Shared and Encoded Point Clouds: Initially, we apply the KPConv method to share and encode the two input point clouds of the cultural heritage artifacts. This process generates fewer hyperpoint sets and their corresponding features, enhancing the efficiency and accuracy of data processing.

Co-Context Information Extraction: Next, we use the diffusion Transformer module to extract co-context information from the two overlapping artifact point clouds. This module captures the relevant relationships and interactions between points in the overlapping regions, thereby reflecting the detailed features of the artifacts more accurately.

Overlapping Region Matches: Finally, the decoding network takes the co-context information obtained from the diffusion Transformer module as input and outputs the number of matches in the overlapping region. This step provides the precise registration results required for the digital modeling of artifacts.

Fig. 1
figure 1

Network architecture of PointDT

Problem setting

For two point clouds defined as the source point cloud \(P = \{ p_i \in {\mathbb {R}}^3 \mid i = 1, 2, \ldots , N \}\) and the target point cloud \(Q = \{ q_i \in {\mathbb {R}}^3 \mid i = 1, 2, \ldots , M \}\), where N and M are the number of points in point clouds P and Q, respectively, the goal of point cloud registration is to align the two point clouds using an unknown 3D rigid transformation \(RT = \{ R, T \}\), which consists of a rotation \(R \in SO(3)\) and a translation \(T \in {\mathbb {R}}^3\). The transformation matrix can be defined as:

$$\begin{aligned} \mathop {\min }\limits _{R,T} \sum \nolimits _{({p_i},{q_i}) \in \vartheta } {\left\| {R\cdot {p_i} + T - {q_i}} \right\| } _2^2 \end{aligned}$$

where \(\vartheta\) represents the ground truth correspondences between the points in P and Q. The notation \(\left\| \bullet \right\|\) denotes the Euclidean norm.

To address this problem, we propose the PointDT model algorithm. The algorithm takes a pair of point clouds and their correspondences as input, optimizing the 3D rigid transformation to align the source point cloud with the target point cloud, thereby achieving precise digital modeling of cultural heritage.

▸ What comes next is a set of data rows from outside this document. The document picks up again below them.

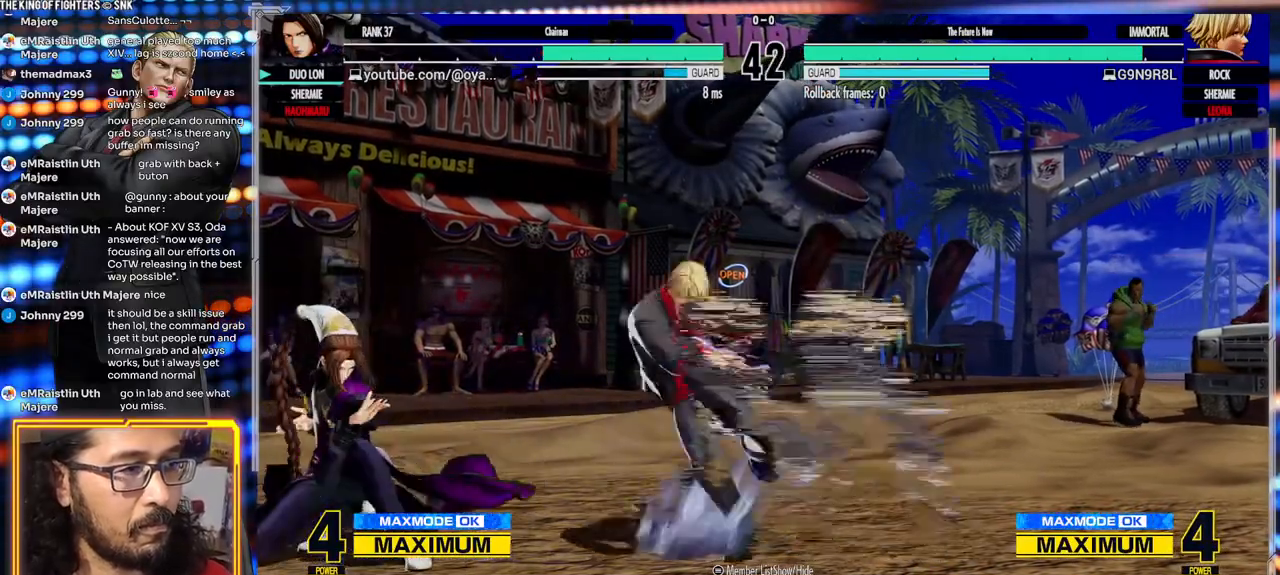
{"buttons": [], "left_stick": "down-left", "events": []}
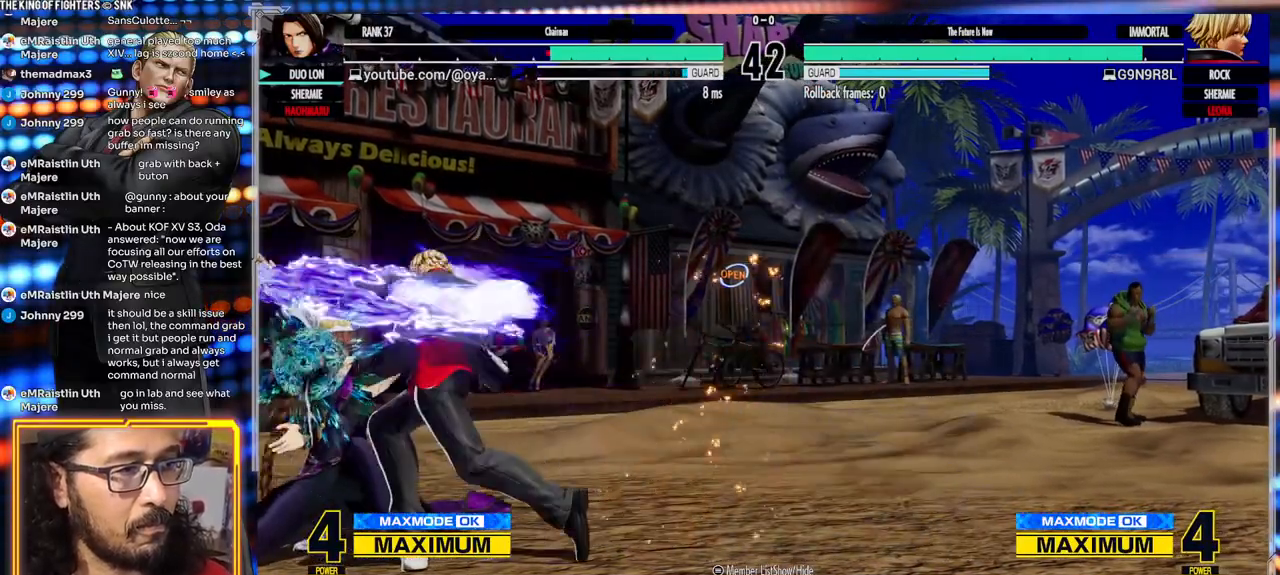
{"buttons": ["X"], "left_stick": "down-left", "events": [[483, "X", "down"]]}
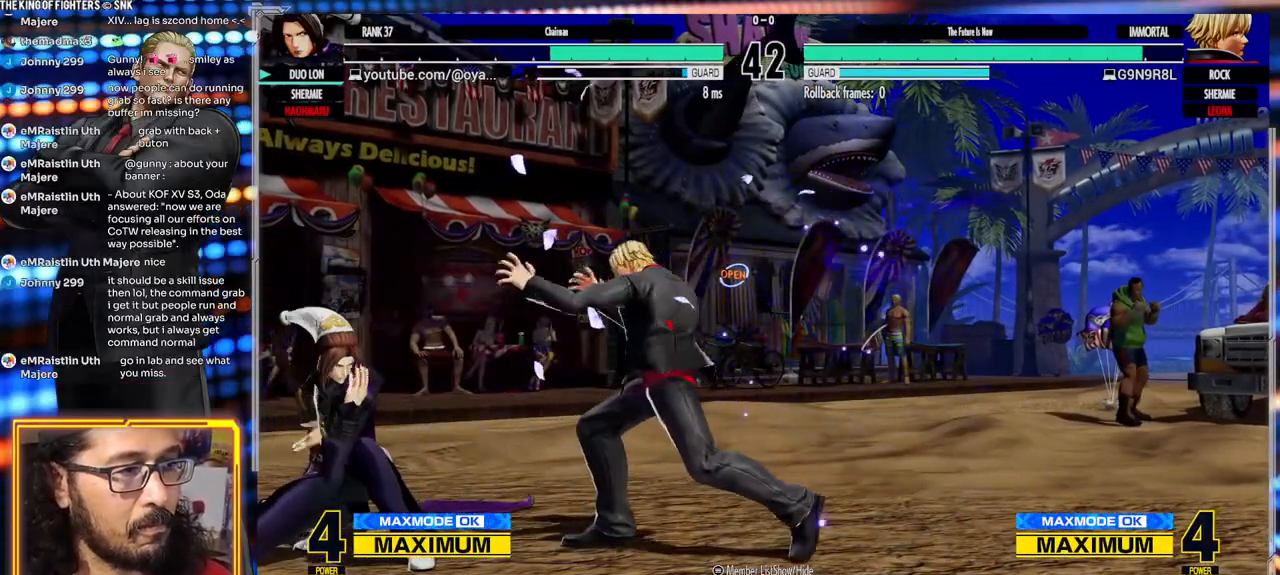
{"buttons": [], "left_stick": "center", "events": [[50, "left_stick", "right"], [83, "X", "up"], [267, "R1", "down"], [383, "R1", "up"], [483, "left_stick", "center"]]}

This process effectively captures the details and shape characteristics of cultural heritage, providing robust technical support for the preservation, restoration, and study of artifacts.


Encoder: For the denser original point clouds \(P \in {\mathbb {R}}^{N \times 3}\) and \(Q \in {\mathbb {R}}^{M \times 3}\), we utilize the KPConv module as the backbone, which consists of a series of residual modules and strided convolutions, to perform downsampling and reduce the number of keypoints to \(P' \in {\mathbb {R}}^{N' \times 3}\) and \(Q' \in {\mathbb {R}}^{M' \times 3}\), respectively (where \(N > N'\) and \(M > M'\)). Furthermore, we employ a shared encoding method to extract relevant features, resulting in \(F'_{P'} \in {\mathbb {R}}^{N' \times D}\) and \(F'_{Q'} \in {\mathbb {R}}^{M' \times D}\), where D represents the feature dimension.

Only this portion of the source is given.